## What the exercise asks
Without any alteration, retype the records that appear below.

Collected data
________

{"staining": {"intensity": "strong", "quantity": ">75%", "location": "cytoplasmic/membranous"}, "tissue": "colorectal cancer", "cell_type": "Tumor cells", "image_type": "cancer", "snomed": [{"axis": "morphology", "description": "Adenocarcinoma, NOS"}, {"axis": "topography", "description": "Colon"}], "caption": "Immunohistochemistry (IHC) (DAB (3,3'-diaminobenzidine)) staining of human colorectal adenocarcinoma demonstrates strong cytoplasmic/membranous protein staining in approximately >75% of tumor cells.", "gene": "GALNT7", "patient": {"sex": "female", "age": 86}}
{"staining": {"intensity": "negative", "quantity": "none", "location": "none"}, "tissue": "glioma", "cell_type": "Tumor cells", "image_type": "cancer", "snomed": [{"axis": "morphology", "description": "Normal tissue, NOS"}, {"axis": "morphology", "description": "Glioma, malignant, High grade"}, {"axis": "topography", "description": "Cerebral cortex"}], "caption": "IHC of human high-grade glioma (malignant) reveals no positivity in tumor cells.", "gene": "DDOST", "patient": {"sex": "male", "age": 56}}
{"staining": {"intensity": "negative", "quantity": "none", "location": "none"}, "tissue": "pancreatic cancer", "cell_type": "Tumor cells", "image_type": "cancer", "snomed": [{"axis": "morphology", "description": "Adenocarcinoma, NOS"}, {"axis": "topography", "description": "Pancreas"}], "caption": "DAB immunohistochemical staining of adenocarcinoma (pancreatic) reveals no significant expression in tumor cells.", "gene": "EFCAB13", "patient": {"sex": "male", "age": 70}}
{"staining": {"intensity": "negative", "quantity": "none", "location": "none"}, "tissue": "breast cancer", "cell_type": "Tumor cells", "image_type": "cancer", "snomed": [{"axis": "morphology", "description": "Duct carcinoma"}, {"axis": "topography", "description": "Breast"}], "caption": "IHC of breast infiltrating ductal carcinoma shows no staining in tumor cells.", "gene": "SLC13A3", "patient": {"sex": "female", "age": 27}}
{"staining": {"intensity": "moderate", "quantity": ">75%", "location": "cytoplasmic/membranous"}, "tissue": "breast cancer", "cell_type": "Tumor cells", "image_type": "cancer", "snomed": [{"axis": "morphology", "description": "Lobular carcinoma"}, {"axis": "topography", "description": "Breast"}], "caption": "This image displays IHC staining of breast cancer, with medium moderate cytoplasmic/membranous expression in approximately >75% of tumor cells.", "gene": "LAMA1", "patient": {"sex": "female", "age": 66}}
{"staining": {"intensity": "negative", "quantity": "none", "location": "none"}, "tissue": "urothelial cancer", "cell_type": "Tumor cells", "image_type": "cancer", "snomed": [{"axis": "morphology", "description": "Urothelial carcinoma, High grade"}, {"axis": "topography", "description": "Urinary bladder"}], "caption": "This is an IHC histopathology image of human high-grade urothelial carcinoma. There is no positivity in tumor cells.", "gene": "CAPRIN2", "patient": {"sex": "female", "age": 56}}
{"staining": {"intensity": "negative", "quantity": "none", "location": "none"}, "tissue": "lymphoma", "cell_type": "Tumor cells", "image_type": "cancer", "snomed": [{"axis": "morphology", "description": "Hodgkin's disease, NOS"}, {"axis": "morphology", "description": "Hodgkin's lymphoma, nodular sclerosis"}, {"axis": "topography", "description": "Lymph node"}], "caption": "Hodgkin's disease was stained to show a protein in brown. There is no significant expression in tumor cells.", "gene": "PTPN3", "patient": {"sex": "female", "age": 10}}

________

## Reply to the exercise
{"staining": {"intensity": "strong", "quantity": ">75%", "location": "cytoplasmic/membranous"}, "tissue": "colorectal cancer", "cell_type": "Tumor cells", "image_type": "cancer", "snomed": [{"axis": "morphology", "description": "Adenocarcinoma, NOS"}, {"axis": "topography", "description": "Colon"}], "caption": "Immunohistochemistry (IHC) (DAB (3,3'-diaminobenzidine)) staining of human colorectal adenocarcinoma demonstrates strong cytoplasmic/membranous protein staining in approximately >75% of tumor cells.", "gene": "GALNT7", "patient": {"sex": "female", "age": 86}}
{"staining": {"intensity": "negative", "quantity": "none", "location": "none"}, "tissue": "glioma", "cell_type": "Tumor cells", "image_type": "cancer", "snomed": [{"axis": "morphology", "description": "Normal tissue, NOS"}, {"axis": "morphology", "description": "Glioma, malignant, High grade"}, {"axis": "topography", "description": "Cerebral cortex"}], "caption": "IHC of human high-grade glioma (malignant) reveals no positivity in tumor cells.", "gene": "DDOST", "patient": {"sex": "male", "age": 56}}
{"staining": {"intensity": "negative", "quantity": "none", "location": "none"}, "tissue": "pancreatic cancer", "cell_type": "Tumor cells", "image_type": "cancer", "snomed": [{"axis": "morphology", "description": "Adenocarcinoma, NOS"}, {"axis": "topography", "description": "Pancreas"}], "caption": "DAB immunohistochemical staining of adenocarcinoma (pancreatic) reveals no significant expression in tumor cells.", "gene": "EFCAB13", "patient": {"sex": "male", "age": 70}}
{"staining": {"intensity": "negative", "quantity": "none", "location": "none"}, "tissue": "breast cancer", "cell_type": "Tumor cells", "image_type": "cancer", "snomed": [{"axis": "morphology", "description": "Duct carcinoma"}, {"axis": "topography", "description": "Breast"}], "caption": "IHC of breast infiltrating ductal carcinoma shows no staining in tumor cells.", "gene": "SLC13A3", "patient": {"sex": "female", "age": 27}}
{"staining": {"intensity": "moderate", "quantity": ">75%", "location": "cytoplasmic/membranous"}, "tissue": "breast cancer", "cell_type": "Tumor cells", "image_type": "cancer", "snomed": [{"axis": "morphology", "description": "Lobular carcinoma"}, {"axis": "topography", "description": "Breast"}], "caption": "This image displays IHC staining of breast cancer, with medium moderate cytoplasmic/membranous expression in approximately >75% of tumor cells.", "gene": "LAMA1", "patient": {"sex": "female", "age": 66}}
{"staining": {"intensity": "negative", "quantity": "none", "location": "none"}, "tissue": "urothelial cancer", "cell_type": "Tumor cells", "image_type": "cancer", "snomed": [{"axis": "morphology", "description": "Urothelial carcinoma, High grade"}, {"axis": "topography", "description": "Urinary bladder"}], "caption": "This is an IHC histopathology image of human high-grade urothelial carcinoma. There is no positivity in tumor cells.", "gene": "CAPRIN2", "patient": {"sex": "female", "age": 56}}
{"staining": {"intensity": "negative", "quantity": "none", "location": "none"}, "tissue": "lymphoma", "cell_type": "Tumor cells", "image_type": "cancer", "snomed": [{"axis": "morphology", "description": "Hodgkin's disease, NOS"}, {"axis": "morphology", "description": "Hodgkin's lymphoma, nodular sclerosis"}, {"axis": "topography", "description": "Lymph node"}], "caption": "Hodgkin's disease was stained to show a protein in brown. There is no significant expression in tumor cells.", "gene": "PTPN3", "patient": {"sex": "female", "age": 10}}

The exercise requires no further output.